- _REQUIRED WORK_: A faithful, complete transcript of the entries below, without pictures, should be returned.

PROVIDED MATERIAL Start Marker

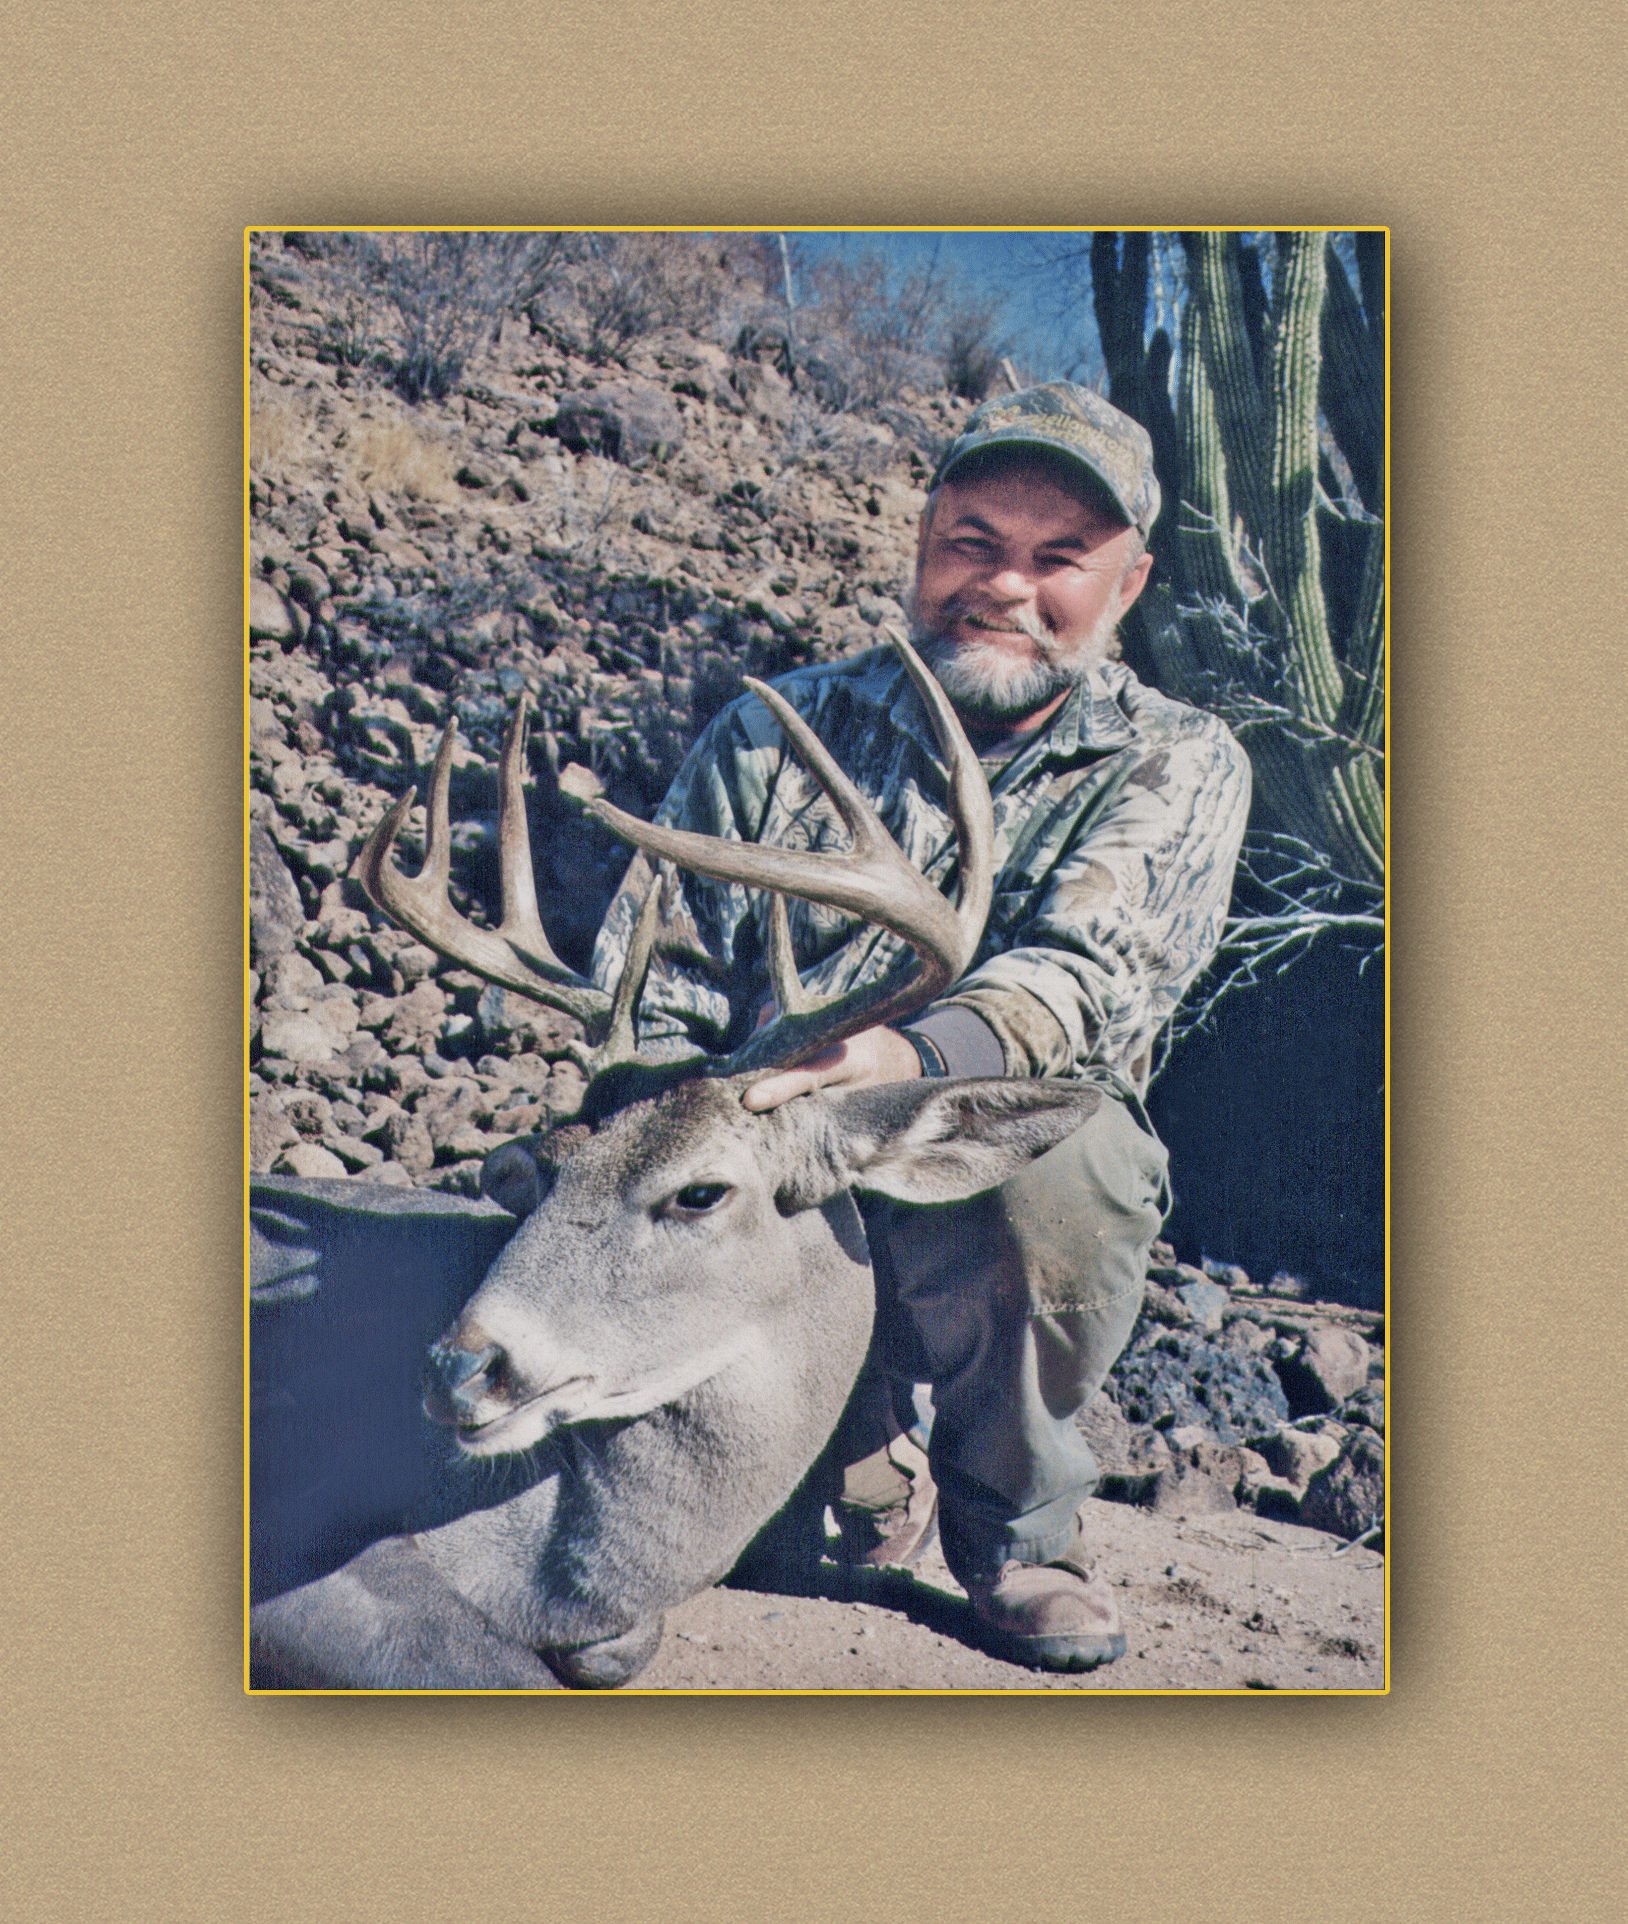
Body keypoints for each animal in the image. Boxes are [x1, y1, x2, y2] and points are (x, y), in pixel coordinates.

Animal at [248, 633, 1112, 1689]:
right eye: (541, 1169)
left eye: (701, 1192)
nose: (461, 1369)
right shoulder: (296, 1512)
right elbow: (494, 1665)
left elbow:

PROVIDED MATERIAL End Marker

- _RESULT_:
Body keypoints for each animal in the image. Boxes are [x1, y1, x2, y2] and points are (x, y), in pixel coordinates.

Animal at [248, 633, 1112, 1689]:
right eye: (541, 1169)
left eye: (701, 1192)
nose: (461, 1369)
right shoulder: (296, 1512)
right elbow: (494, 1665)
left elbow:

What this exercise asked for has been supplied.